TASK MATERIAL
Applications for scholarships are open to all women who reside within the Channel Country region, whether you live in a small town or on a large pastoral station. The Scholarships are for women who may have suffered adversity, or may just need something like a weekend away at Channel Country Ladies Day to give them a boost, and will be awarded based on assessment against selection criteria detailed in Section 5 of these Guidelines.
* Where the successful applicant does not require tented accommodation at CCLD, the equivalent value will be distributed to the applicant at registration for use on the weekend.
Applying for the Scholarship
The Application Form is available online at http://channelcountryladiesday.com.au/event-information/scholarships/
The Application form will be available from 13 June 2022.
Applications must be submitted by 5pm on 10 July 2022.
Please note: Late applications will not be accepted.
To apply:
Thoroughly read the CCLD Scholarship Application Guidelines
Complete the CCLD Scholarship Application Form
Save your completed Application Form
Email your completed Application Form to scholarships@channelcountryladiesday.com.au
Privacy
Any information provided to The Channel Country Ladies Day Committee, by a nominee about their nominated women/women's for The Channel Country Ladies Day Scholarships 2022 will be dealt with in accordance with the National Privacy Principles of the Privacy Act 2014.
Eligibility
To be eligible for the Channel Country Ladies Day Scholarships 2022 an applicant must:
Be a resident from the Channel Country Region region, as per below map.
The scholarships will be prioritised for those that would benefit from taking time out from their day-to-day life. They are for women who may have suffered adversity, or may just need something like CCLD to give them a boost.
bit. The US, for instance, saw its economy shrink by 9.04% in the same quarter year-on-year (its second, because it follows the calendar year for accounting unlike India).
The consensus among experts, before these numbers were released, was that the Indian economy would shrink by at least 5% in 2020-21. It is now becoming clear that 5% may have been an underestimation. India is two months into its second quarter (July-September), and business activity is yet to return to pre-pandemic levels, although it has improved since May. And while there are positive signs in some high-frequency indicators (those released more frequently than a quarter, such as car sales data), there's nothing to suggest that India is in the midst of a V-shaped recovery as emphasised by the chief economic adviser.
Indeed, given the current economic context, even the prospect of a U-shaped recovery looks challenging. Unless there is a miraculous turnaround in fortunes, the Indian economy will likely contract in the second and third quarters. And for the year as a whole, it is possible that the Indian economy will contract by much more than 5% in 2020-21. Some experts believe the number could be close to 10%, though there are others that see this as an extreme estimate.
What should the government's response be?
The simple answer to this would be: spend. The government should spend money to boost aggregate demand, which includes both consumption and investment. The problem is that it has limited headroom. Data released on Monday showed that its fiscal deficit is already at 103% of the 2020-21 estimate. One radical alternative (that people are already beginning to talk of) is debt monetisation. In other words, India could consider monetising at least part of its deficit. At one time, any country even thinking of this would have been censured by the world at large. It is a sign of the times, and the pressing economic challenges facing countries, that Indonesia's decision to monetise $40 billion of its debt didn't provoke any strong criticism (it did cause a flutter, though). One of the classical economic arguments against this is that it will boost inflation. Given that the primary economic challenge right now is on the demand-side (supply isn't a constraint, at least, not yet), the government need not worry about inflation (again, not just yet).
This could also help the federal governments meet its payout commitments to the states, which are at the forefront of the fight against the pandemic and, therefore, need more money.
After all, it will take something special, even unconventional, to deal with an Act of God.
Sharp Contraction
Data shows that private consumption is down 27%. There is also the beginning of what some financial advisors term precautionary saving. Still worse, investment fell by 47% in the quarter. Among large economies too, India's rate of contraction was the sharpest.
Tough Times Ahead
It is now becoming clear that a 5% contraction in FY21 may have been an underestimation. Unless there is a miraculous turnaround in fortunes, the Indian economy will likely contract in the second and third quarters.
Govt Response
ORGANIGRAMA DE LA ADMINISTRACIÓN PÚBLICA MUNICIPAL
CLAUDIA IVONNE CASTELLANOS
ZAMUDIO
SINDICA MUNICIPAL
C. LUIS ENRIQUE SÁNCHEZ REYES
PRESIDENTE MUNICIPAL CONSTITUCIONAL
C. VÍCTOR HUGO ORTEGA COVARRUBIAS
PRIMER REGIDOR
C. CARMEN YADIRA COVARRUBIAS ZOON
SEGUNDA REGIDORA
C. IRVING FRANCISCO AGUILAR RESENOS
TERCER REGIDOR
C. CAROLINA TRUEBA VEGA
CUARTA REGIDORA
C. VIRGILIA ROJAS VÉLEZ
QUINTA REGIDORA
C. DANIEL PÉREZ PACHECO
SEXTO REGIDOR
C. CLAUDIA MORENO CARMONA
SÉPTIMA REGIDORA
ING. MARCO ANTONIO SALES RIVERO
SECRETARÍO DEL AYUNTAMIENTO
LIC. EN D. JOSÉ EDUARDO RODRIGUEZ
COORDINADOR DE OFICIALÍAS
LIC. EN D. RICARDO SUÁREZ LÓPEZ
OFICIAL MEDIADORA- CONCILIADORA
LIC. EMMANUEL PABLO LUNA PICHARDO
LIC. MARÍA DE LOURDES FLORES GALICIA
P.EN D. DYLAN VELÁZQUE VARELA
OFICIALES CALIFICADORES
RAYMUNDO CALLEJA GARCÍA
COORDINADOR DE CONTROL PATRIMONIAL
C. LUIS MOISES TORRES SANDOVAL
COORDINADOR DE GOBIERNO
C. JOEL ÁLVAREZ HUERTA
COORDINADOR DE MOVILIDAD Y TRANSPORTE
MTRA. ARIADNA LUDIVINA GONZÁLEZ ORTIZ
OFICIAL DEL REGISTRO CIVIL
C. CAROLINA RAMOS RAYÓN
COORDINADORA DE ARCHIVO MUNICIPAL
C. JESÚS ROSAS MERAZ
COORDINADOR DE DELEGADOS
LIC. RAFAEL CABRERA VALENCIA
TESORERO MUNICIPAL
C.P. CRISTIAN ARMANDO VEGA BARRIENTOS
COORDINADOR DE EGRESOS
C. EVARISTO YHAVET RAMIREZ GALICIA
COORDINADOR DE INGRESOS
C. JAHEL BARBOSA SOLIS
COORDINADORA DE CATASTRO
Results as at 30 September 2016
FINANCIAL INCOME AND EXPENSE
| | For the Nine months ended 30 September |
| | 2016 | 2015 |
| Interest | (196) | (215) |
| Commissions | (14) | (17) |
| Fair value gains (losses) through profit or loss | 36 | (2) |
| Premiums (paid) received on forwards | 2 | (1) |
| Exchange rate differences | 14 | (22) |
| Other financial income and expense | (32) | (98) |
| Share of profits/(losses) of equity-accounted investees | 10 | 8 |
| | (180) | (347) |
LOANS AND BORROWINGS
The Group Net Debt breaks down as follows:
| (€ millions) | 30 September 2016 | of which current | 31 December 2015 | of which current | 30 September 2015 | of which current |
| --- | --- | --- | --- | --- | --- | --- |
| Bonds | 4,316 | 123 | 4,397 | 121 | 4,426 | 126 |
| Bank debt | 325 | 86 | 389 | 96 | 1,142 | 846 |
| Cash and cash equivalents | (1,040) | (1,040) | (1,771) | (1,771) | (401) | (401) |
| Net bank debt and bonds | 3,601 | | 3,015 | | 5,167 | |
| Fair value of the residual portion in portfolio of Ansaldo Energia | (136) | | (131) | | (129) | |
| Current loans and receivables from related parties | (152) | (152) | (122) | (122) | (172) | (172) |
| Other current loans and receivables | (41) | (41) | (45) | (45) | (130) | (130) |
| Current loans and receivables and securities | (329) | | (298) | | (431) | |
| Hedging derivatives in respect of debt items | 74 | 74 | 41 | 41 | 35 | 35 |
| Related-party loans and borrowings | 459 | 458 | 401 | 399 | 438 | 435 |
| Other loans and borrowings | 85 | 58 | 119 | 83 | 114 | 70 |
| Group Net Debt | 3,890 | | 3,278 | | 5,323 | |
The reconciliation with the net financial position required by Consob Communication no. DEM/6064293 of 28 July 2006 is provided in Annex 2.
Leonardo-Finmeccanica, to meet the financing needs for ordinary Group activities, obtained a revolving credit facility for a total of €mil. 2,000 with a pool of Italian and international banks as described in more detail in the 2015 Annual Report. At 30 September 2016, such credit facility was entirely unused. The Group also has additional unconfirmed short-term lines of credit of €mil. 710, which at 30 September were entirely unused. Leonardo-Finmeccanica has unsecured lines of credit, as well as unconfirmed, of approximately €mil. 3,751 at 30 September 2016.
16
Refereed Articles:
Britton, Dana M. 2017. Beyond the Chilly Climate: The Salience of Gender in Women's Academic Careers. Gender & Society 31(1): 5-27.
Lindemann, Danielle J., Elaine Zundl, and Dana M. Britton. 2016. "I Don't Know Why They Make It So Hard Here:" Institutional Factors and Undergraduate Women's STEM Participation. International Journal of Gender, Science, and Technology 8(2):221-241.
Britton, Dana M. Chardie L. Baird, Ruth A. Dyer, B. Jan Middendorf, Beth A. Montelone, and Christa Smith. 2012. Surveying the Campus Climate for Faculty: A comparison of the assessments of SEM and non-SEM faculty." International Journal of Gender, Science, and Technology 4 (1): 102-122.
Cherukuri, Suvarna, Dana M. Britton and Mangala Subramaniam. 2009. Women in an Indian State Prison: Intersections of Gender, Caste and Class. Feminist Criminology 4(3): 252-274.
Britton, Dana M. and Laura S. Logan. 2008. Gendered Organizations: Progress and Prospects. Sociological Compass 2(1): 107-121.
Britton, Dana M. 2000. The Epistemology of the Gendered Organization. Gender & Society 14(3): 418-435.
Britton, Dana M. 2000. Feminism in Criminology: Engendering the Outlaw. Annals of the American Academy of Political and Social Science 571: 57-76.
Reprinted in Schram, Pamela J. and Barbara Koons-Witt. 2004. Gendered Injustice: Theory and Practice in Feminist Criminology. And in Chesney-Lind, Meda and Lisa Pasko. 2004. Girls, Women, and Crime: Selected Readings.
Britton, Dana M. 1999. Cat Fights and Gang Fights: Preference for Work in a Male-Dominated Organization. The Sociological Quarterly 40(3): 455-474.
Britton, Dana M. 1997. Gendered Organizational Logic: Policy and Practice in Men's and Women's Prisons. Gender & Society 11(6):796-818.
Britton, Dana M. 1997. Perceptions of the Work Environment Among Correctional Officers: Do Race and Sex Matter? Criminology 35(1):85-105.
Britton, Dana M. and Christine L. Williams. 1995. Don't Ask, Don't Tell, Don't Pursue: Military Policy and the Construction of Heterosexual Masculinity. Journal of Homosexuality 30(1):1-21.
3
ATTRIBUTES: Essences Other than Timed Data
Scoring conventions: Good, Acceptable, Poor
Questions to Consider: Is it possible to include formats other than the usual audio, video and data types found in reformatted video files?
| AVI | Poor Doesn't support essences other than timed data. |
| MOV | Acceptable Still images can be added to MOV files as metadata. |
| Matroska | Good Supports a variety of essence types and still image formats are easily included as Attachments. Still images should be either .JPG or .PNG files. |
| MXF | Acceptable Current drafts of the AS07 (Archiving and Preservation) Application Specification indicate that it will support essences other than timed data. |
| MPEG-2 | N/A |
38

TASK ITEM
Note every line of the entries in which "types" appears, and copy it down.

EXERCISE RESPONSE
Questions to Consider: Is it possible to include formats other than the usual audio, video and data types found in reformatted video files?
| Matroska | Good Supports a variety of essence types and still image formats are easily included as Attachments. Still images should be either .JPG or .PNG files. |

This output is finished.